Now, let me make this clear: Kenn served not one, but two, tours as a helicopter pilot in Viet Nam, so he is not exactly a man who cowers in the face of danger.

He is, however, married.

Mike said to give him the phone and proceeded to take it apart. He explained that there is a foam rubber pad which sometimes get mashed down and, blah, blah, blah … I faded out as I looked over all the goodies, one of which was that deal you see advertised on TV which, for $19.99 allows you to get full cellular service even in if you're riding in an elevator.

There it was. Hanging from the shelf. Staring back at me. Saying, "Buy me. I'll allow you to talk to people in elevators. Buy me. You'll never be out of touch again. Buy me. Buy me."

Here's a secret. I had already bought one. From the television. For $19.99.

When it showed up I was like the kid in The Christmas Story when his Orphan Annie Decoder Ring showed up in the mail box.

I couldn't rip open the packaging fast enough. I skimmed through the translated-from-Japanese instructions, and pasted the antenna on at the suggested point.

I 'fessed up to Mike and Kenn that I had purchased this item as the result of the TV advertising.

"Does it work?" Kenn asked.

"No. Of course not."

Mike offered that he didn't understand why anyone thought putting an antenna underneath a thick metal battery would be of any use.

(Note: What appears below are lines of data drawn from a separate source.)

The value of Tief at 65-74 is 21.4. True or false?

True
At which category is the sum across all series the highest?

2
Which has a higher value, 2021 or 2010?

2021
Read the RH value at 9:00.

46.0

I said I had purchased it as an experiment so I could report to the readers of the "Truth-in-Advertising" column I wrote three days a week. On the internet. Pretty popular. Consumer advice. Mostly.

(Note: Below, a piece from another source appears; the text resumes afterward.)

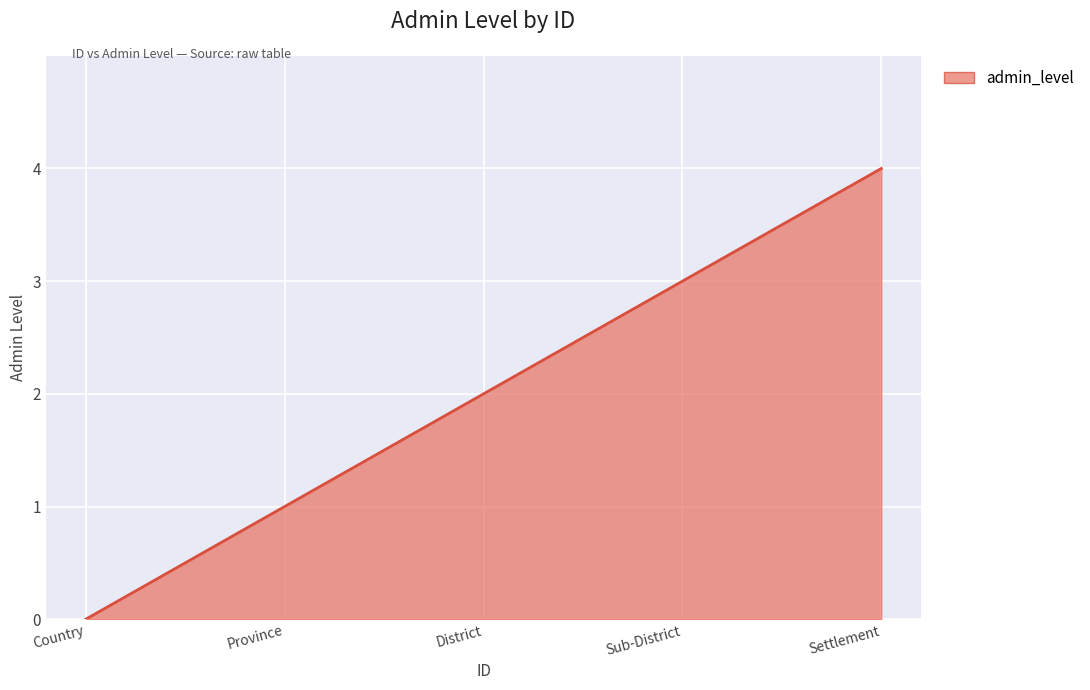

List the labels in order of value, largest first.

Settlement, Sub-District, District, Province, Country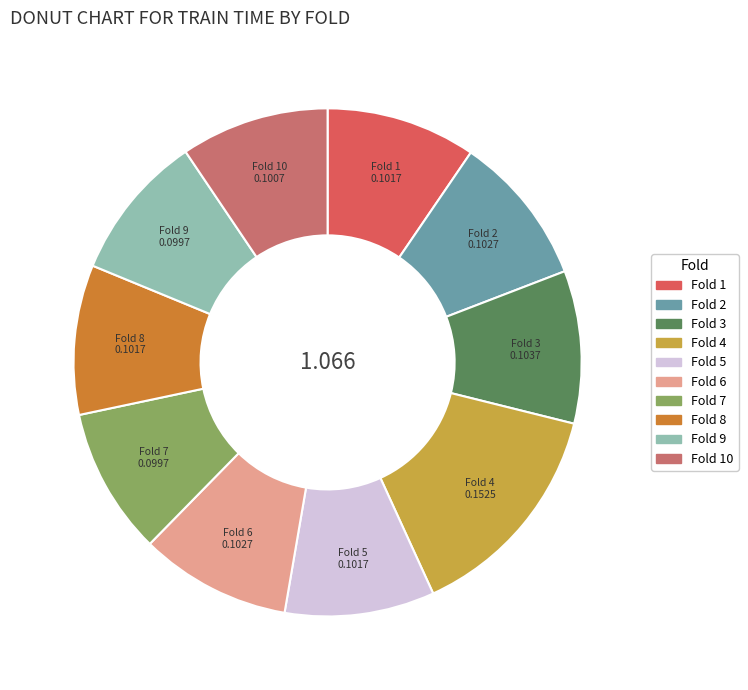

What is the largest slice in the pie chart?

Fold 4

"Otherwise, heh heh heh, why WOULD anyone pay $19.99 for one of these things?"

Kenn asked to see the device but I said I couldn't show him because the battery was taped to the phone housing otherwise the battery keeps sliding off.

Mike said he would take a look at my phone as soon as he finished with Shirley's.

I took the tape off, which allowed the battery to slide off all by itself, exposing the $19.99 battery.

"Maybe it only works in elevators if you have one cell phone WITH the extra antenna and one cell phone without it," I said to Mike.

He gave me that quick glance again that indicated he was thinking that even if I wasn't gay, I MIGHT be from New York.

He pull a business card from the tray on the counter to his right and doubled it over. He placed that next to the back of the phone (just below the $19.99 antenna), slid the battery over the card and back into place and shoved it home.

"That's a factory fix," Mike said. "A guy from Nokia told me how to do that."

Kenn upgraded Shirley's service, we gather up our various phones, and left.

"I just want to understand something," I said. Mike could have sold you a $79.00 phone, could have talked me into buying a new phone the battery catches which worked properly, and probably talked us into about five other gadgets. He didn't charge us a dime for fixing our phones."

"Welcome to life in a small town," Kenn said.